Every year, Czechs remember the fallen and celebrate the country's liberation through a series of commemorations. Just as in most other European states, May 8, when Nazi Germany signed an unconditional surrender with the allied powers, is celebrated as a national holiday in the Czech Republic. However, this year, celebrations of the liberation and the end of war will not take place. The international coronavirus pandemic is a memento, but it is all the more necessary to remember the causes and impact of this most destructive of world conflicts. Let us therefore go back into history and recall the most important events of the liberation of Prague that continue to resonate in society 75 years later.

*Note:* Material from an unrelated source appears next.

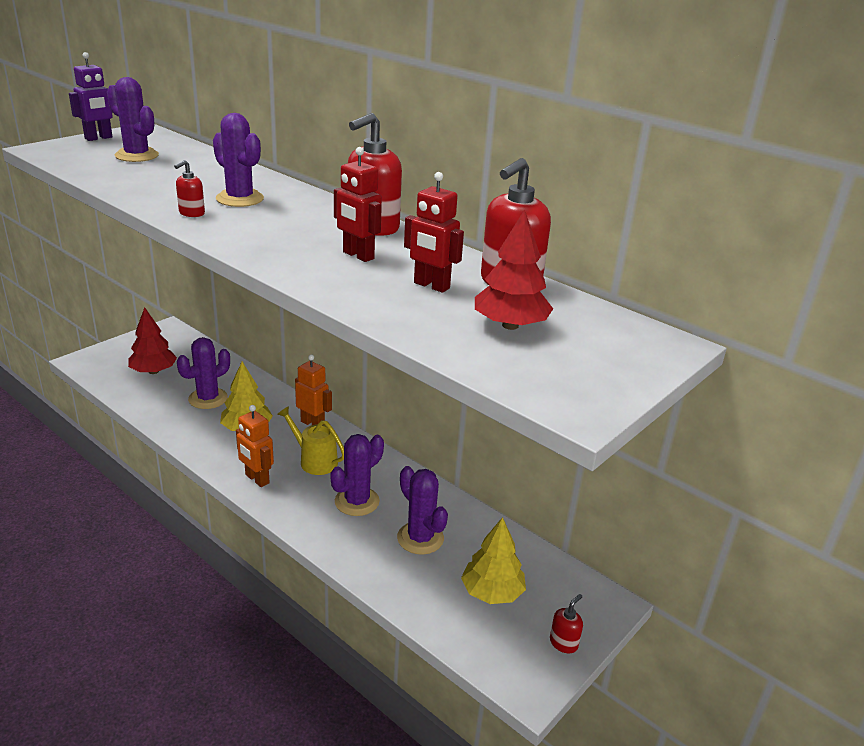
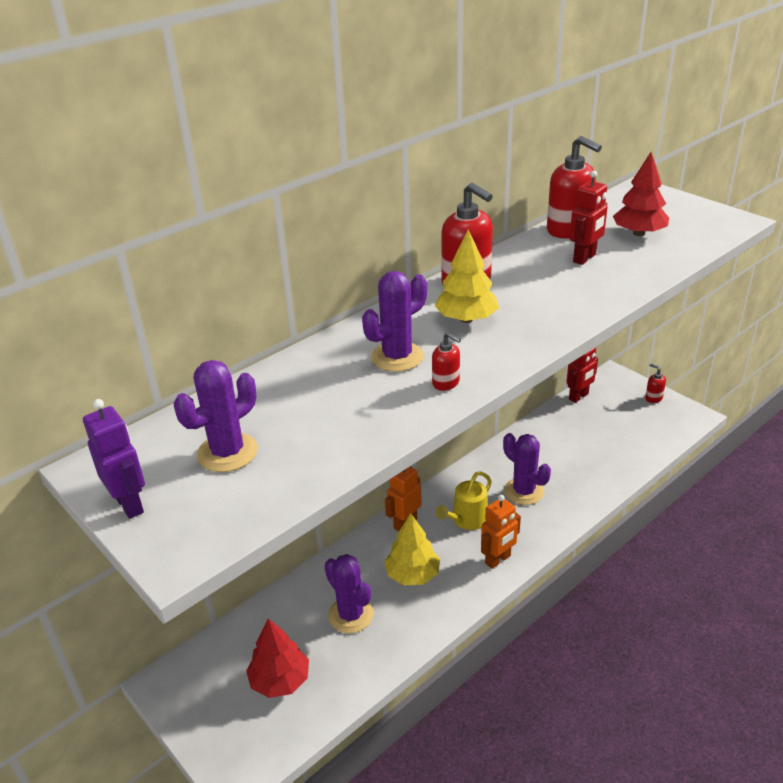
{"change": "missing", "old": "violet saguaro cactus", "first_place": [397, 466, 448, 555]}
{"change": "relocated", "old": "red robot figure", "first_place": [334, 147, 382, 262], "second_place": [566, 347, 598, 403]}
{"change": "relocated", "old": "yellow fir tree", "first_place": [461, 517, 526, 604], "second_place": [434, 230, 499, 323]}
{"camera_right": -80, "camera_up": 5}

Czech Radio’s broadcasts from its building in Prague's Vinohrady can be seen as a definitive shift in the process of liberating the Czech lands. They became the turning point in the events that began in the city with the Prague Uprising and the wider uprising of the Czech people across the country.
We are calling on the Czech police, Czech gendarmes and the government's military forces to help Czech Radio!
This request for help was the first call for a mass showing of opposition by the public to the German occupiers across Bohemia, Moravia and Silesia. In response, individuals began gathering weapons and the whole city joined the fight.
The defenders of the Czech Radio managed to hold the building throughout the battle until the Red Army entered the city on May 9, despite facing sniper and artillery fire. On the evening of that day, the building began broadcasting again as Czechoslovak Radio.
Some 168 radio employees, Czech policemen and resistance fighters died defending the main building of Czech Radio on Vinohradská street. The bravery of the defenders is annually commemorated. This year will be the first time that the yearly memorial act will not take place. Let us therefore remember the bravery of these defenders of freedom with photographs of last year's commemoration.
Celebrations of the liberation of Pilsen by American troops have been an annual event in recent years. This year they can only take place virtually.